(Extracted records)
▼▼▼

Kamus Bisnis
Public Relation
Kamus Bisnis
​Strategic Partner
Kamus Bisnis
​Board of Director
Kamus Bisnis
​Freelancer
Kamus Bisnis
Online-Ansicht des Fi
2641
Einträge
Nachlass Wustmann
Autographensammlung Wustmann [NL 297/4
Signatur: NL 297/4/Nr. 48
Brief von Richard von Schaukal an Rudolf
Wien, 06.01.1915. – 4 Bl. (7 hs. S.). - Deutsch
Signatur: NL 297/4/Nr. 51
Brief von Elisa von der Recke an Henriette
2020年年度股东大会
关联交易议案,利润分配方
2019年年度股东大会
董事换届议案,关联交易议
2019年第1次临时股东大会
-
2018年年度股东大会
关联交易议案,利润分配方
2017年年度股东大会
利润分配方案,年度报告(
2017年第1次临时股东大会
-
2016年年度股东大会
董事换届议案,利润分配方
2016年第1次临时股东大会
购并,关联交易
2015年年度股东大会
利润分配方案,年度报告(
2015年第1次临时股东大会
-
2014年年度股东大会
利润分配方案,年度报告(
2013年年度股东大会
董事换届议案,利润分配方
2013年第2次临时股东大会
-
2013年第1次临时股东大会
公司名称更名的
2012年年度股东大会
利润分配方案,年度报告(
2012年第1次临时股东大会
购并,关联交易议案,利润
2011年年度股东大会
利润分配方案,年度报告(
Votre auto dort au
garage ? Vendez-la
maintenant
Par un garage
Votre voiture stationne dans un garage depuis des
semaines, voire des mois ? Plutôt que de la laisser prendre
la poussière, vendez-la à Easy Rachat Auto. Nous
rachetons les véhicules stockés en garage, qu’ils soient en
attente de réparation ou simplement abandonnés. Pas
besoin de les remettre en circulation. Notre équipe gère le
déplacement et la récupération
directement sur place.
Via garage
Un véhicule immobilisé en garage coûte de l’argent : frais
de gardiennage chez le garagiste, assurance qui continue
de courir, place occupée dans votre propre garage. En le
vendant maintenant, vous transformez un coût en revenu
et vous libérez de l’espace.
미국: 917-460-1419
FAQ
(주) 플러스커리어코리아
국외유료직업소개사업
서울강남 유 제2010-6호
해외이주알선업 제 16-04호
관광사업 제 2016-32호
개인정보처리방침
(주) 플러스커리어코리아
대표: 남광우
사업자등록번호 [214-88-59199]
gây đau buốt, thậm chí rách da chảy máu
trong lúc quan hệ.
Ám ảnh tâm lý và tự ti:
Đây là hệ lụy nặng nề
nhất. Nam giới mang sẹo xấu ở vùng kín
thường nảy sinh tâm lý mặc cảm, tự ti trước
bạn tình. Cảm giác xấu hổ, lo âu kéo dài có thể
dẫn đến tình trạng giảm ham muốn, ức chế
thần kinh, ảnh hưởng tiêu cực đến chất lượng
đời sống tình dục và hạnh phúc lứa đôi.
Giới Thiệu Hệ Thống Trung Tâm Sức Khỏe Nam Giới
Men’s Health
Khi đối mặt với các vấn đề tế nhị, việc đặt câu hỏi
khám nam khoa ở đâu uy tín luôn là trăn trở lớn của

▲▲▲

Turn every line of the rows above into a Markdown table with the columns Number and Line. Number the lines in order and skip any blank lines.

| Number | Line |
|---|---|
| 1 | Kamus Bisnis |
| 2 | Public Relation |
| 3 | Kamus Bisnis |
| 4 | ​Strategic Partner |
| 5 | Kamus Bisnis |
| 6 | ​Board of Director |
| 7 | Kamus Bisnis |
| 8 | ​Freelancer |
| 9 | Kamus Bisnis |
| 10 | Online-Ansicht des Fi |
| 11 | 2641 |
| 12 | Einträge |
| 13 | Nachlass Wustmann |
| 14 | Autographensammlung Wustmann [NL 297/4 |
| 15 | Signatur: NL 297/4/Nr. 48 |
| 16 | Brief von Richard von Schaukal an Rudolf |
| 17 | Wien, 06.01.1915. – 4 Bl. (7 hs. S.). - Deutsch |
| 18 | Signatur: NL 297/4/Nr. 51 |
| 19 | Brief von Elisa von der Recke an Henriette |
| 20 | 2020年年度股东大会 |
| 21 | 关联交易议案,利润分配方 |
| 22 | 2019年年度股东大会 |
| 23 | 董事换届议案,关联交易议 |
| 24 | 2019年第1次临时股东大会 |
| 25 | - |
| 26 | 2018年年度股东大会 |
| 27 | 关联交易议案,利润分配方 |
| 28 | 2017年年度股东大会 |
| 29 | 利润分配方案,年度报告( |
| 30 | 2017年第1次临时股东大会 |
| 31 | - |
| 32 | 2016年年度股东大会 |
| 33 | 董事换届议案,利润分配方 |
| 34 | 2016年第1次临时股东大会 |
| 35 | 购并,关联交易 |
| 36 | 2015年年度股东大会 |
| 37 | 利润分配方案,年度报告( |
| 38 | 2015年第1次临时股东大会 |
| 39 | - |
| 40 | 2014年年度股东大会 |
| 41 | 利润分配方案,年度报告( |
| 42 | 2013年年度股东大会 |
| 43 | 董事换届议案,利润分配方 |
| 44 | 2013年第2次临时股东大会 |
| 45 | - |
| 46 | 2013年第1次临时股东大会 |
| 47 | 公司名称更名的 |
| 48 | 2012年年度股东大会 |
| 49 | 利润分配方案,年度报告( |
| 50 | 2012年第1次临时股东大会 |
| 51 | 购并,关联交易议案,利润 |
| 52 | 2011年年度股东大会 |
| 53 | 利润分配方案,年度报告( |
| 54 | Votre auto dort au |
| 55 | garage ? Vendez-la |
| 56 | maintenant |
| 57 | Par un garage |
| 58 | Votre voiture stationne dans un garage depuis des |
| 59 | semaines, voire des mois ? Plutôt que de la laisser prendre |
| 60 | la poussière, vendez-la à Easy Rachat Auto. Nous |
| 61 | rachetons les véhicules stockés en garage, qu’ils soient en |
| 62 | attente de réparation ou simplement abandonnés. Pas |
| 63 | besoin de les remettre en circulation. Notre équipe gère le |
| 64 | déplacement et la récupération |
| 65 | directement sur place. |
| 66 | Via garage |
| 67 | Un véhicule immobilisé en garage coûte de l’argent : frais |
| 68 | de gardiennage chez le garagiste, assurance qui continue |
| 69 | de courir, place occupée dans votre propre garage. En le |
| 70 | vendant maintenant, vous transformez un coût en revenu |
| 71 | et vous libérez de l’espace. |
| 72 | 미국: 917-460-1419 |
| 73 | FAQ |
| 74 | (주) 플러스커리어코리아 |
| 75 | 국외유료직업소개사업 |
| 76 | 서울강남 유 제2010-6호 |
| 77 | 해외이주알선업 제 16-04호 |
| 78 | 관광사업 제 2016-32호 |
| 79 | 개인정보처리방침 |
| 80 | (주) 플러스커리어코리아 |
| 81 | 대표: 남광우 |
| 82 | 사업자등록번호 [214-88-59199] |
| 83 | gây đau buốt, thậm chí rách da chảy máu |
| 84 | trong lúc quan hệ. |
| 85 | Ám ảnh tâm lý và tự ti: |
| 86 | Đây là hệ lụy nặng nề |
| 87 | nhất. Nam giới mang sẹo xấu ở vùng kín |
| 88 | thường nảy sinh tâm lý mặc cảm, tự ti trước |
| 89 | bạn tình. Cảm giác xấu hổ, lo âu kéo dài có thể |
| 90 | dẫn đến tình trạng giảm ham muốn, ức chế |
| 91 | thần kinh, ảnh hưởng tiêu cực đến chất lượng |
| 92 | đời sống tình dục và hạnh phúc lứa đôi. |
| 93 | Giới Thiệu Hệ Thống Trung Tâm Sức Khỏe Nam Giới |
| 94 | Men’s Health |
| 95 | Khi đối mặt với các vấn đề tế nhị, việc đặt câu hỏi |
| 96 | khám nam khoa ở đâu uy tín luôn là trăn trở lớn của |